Ingredients
The following ingredients have 21 Servings
- 3 cups all-purpose flour
- 1 cup granulated sugar
- 2 tablespoons poppy seeds
- 1 tablespoon baking powder
- 1/2 teaspoon baking soda
- 1/4 teaspoon salt
- 1 1/2 cups plain yogurt (Greek or regular or buttermilk (or a combination; see note))
- 2 tablespoons fresh lemon juice (from 1-2 lemons)
- 1 1/2 tablespoons freshly grated lemon zest (from about 3 lemons)
- 2 large eggs
- 1/2 cup salted butter (melted and cooled until no longer hot)

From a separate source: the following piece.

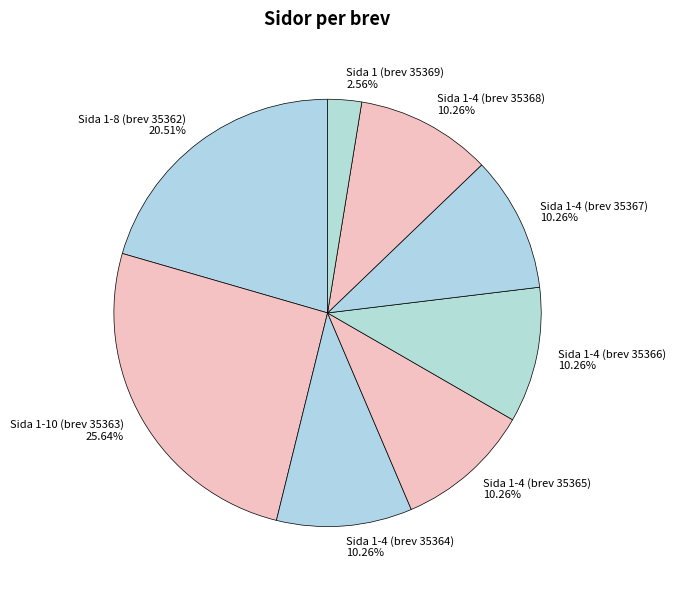

What is the ratio of the value at Sida 1-4 (brev 35365) to the value at Sida 1-4 (brev 35364)?

1.0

- 1/4 cup granulated sugar
- 1/4 cup fresh lemon juice
- Coarse sugar (for sprinkling (optional, but fun and delicious))
Instruction
- Preheat the oven to 375 degrees F (if using a dark-coated pan, preheat to 350 degrees F). Lightly grease two 12-cup muffin tins or line with muffin liners. If you only have one pan, you can easily bake in separate batches. See note about using a USA brand muffin tin.
- In a large bowl, whisk together the flour, sugar, poppy seeds, baking powder, baking soda and salt.

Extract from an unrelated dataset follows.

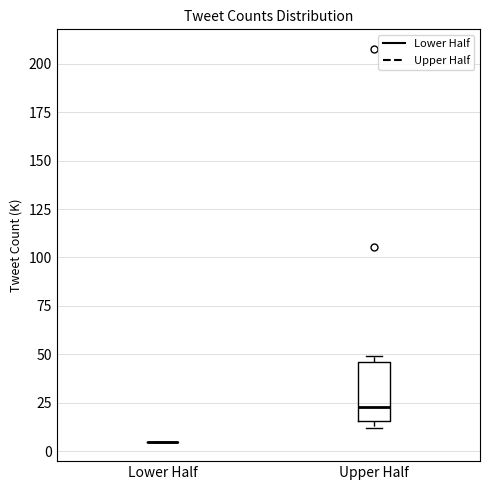

Reading left to right, read every box against the y-axis: the position of its median line, the range the box covers, and the ends of its whiskers. The values are not printed on the chart, so give them approximately, as read against the axis.

Lower Half: box collapsed to a line at 5, whiskers 5 to 5
Upper Half: median 25, box 15 to 45, whiskers 10 to 50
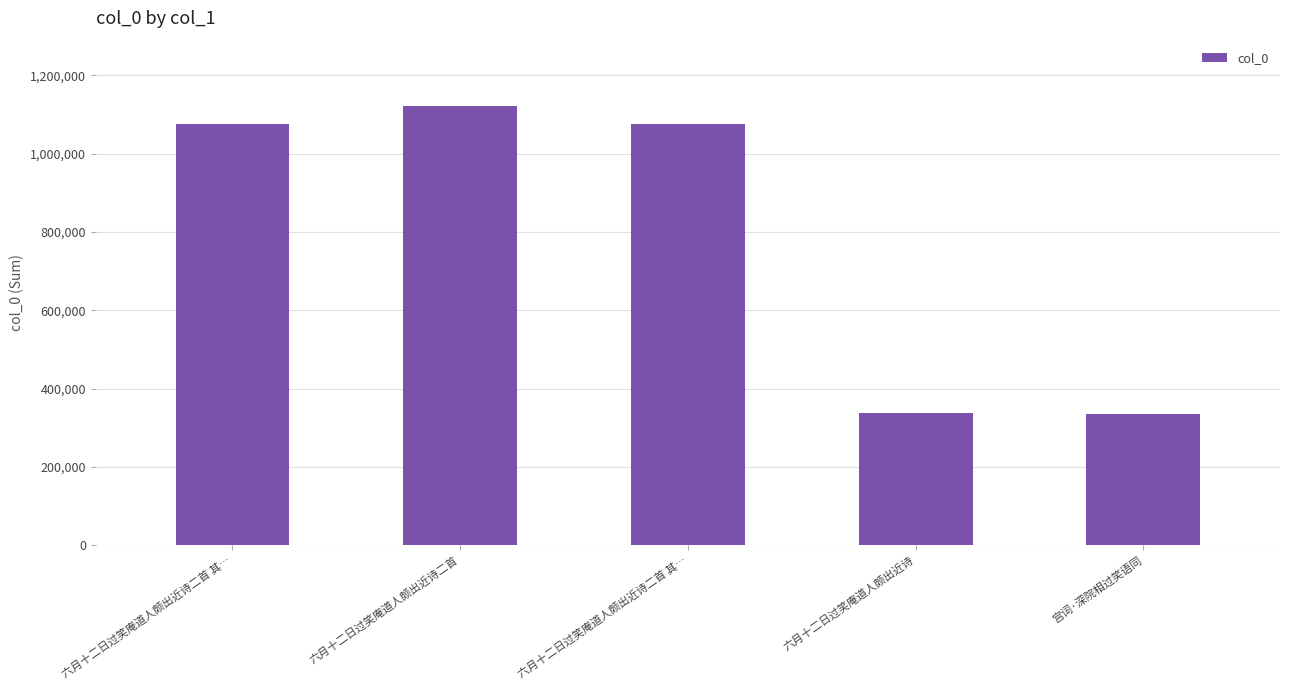

What is the minimum value shown in the chart?

336086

- In another bowl or large liquid measuring cup, whisk together the yogurt/buttermilk, lemon juice, lemon zest, and eggs.

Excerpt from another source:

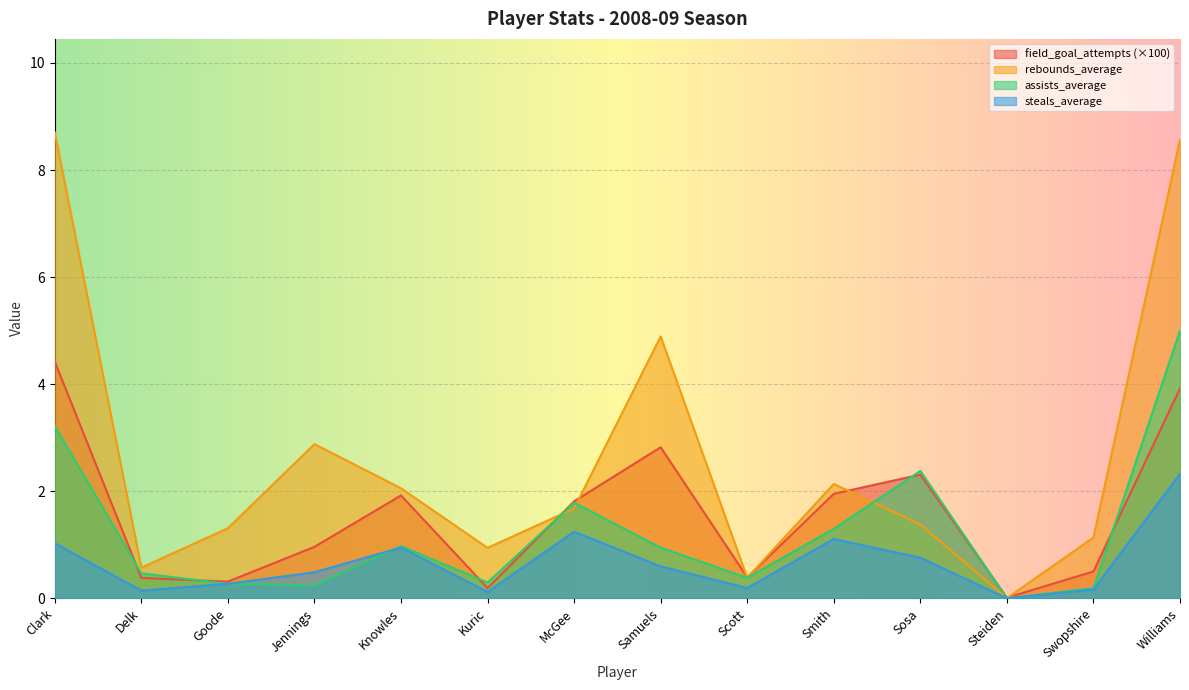

What are all the series names shown in the legend?

field_goal_attempts (×100), rebounds_average, assists_average, steals_average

- Add the wet ingredients to the dry ingredients and fold together once or twice to start combining (stop stirring before it's fully combined; it's ok if there are dry streaks remaining). Add the melted butter and gently fold/stir until just combined. Don't overmix or the muffins might be dry and tough!
- Fill the muffin cups about 2/3 of the way full (I use this handy dandy #20 cookie scoop to fill the muffin tins).
- Bake for 17-20 minutes until the top springs back lightly to the touch.
- For the glaze, while the muffins bake, simmer the sugar and lemon juice together in a small pan on the stove, for about 5 minutes until the mixture is thickened into a light syrup. Remove from the heat.
- Pretty quickly after the muffins come out of the oven (within 2-3 minutes), keeping the muffins in the tin, brush the top of the muffins equally with the lemon syrup. Sprinkle with coarse sugar, if using.
- Let the muffins cool another minute or two in the muffin tin before removing to a wire rack to cool completely.